Datasets:
metadata
language:
- vi
license: other
task_categories:
- audio-classification
- automatic-speech-recognition
pretty_name: ViMD Truncated 10s (16kHz)
size_categories:
- 10K<n<100K
ViMD Truncated 10s — 16kHz
Preprocessed version of ViMD (Nguyen et al., EMNLP 2024) for Dialect Identification.
Preprocessing applied
- Resample: 44.1kHz (original) → 16kHz, mono
- Truncate: only the FIRST 10 SECONDS of each audio are kept (files shorter than 10s are kept intact). 1 original file = 1 sample. This follows the truncation strategy of Lu et al. (2020), NOT chunking.
- Splits: original ViMD train/valid/test kept unchanged (speaker-exclusive).

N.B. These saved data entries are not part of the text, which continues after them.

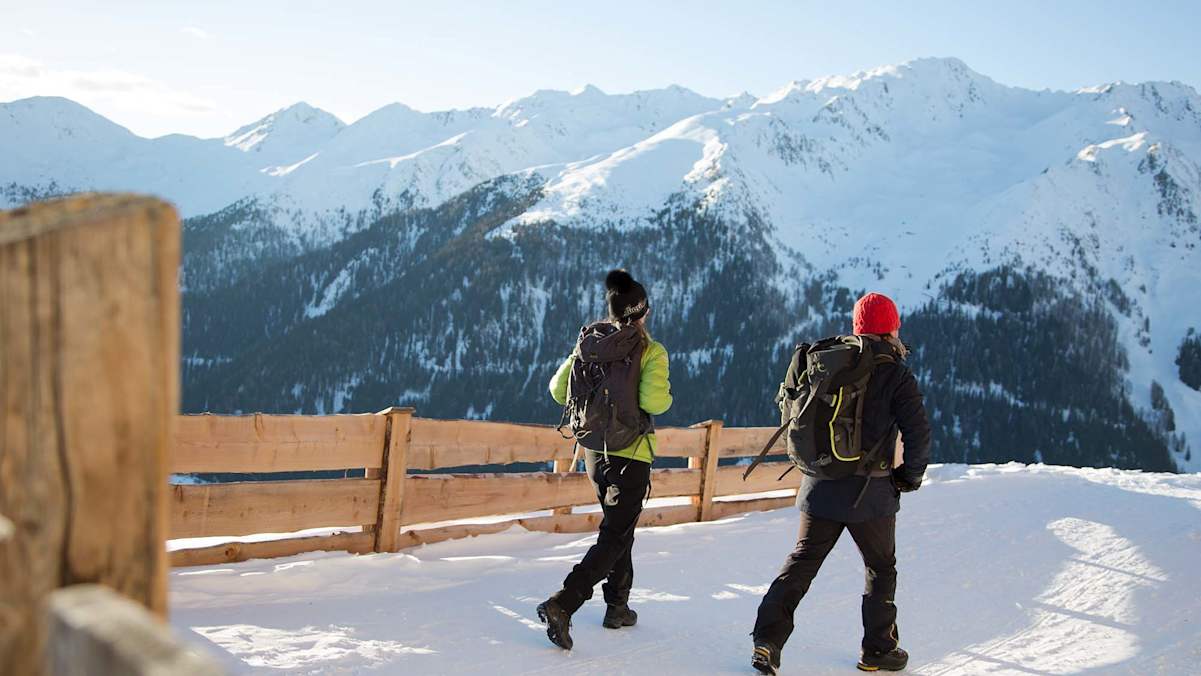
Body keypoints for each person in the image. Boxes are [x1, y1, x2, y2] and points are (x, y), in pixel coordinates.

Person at [751, 292, 931, 674]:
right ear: (891, 328)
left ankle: (767, 640)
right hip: (872, 493)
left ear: (857, 328)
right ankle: (878, 650)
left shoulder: (827, 363)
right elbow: (918, 433)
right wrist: (908, 478)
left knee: (802, 562)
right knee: (880, 568)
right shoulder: (895, 372)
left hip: (820, 485)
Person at [536, 269, 673, 650]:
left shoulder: (590, 343)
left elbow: (557, 389)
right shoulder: (651, 350)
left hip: (595, 453)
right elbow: (655, 402)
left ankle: (618, 606)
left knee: (619, 528)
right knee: (615, 534)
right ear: (643, 311)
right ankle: (565, 602)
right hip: (631, 454)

New column vs. original ViMD
new_province: province name after the administrative merger (34 classes), mapped from the originalprovincecolumn (63 classes).
Usage
from datasets import load_dataset
ds = load_dataset("tannhoo06/ViMD_preprocessing")
EDA without downloading audio
import pandas as pd
meta = pd.read_parquet("hf://datasets/tannhoo06/ViMD_preprocessing/metadata.parquet")
Citation
Please cite the original ViMD paper (Nguyen et al., EMNLP 2024).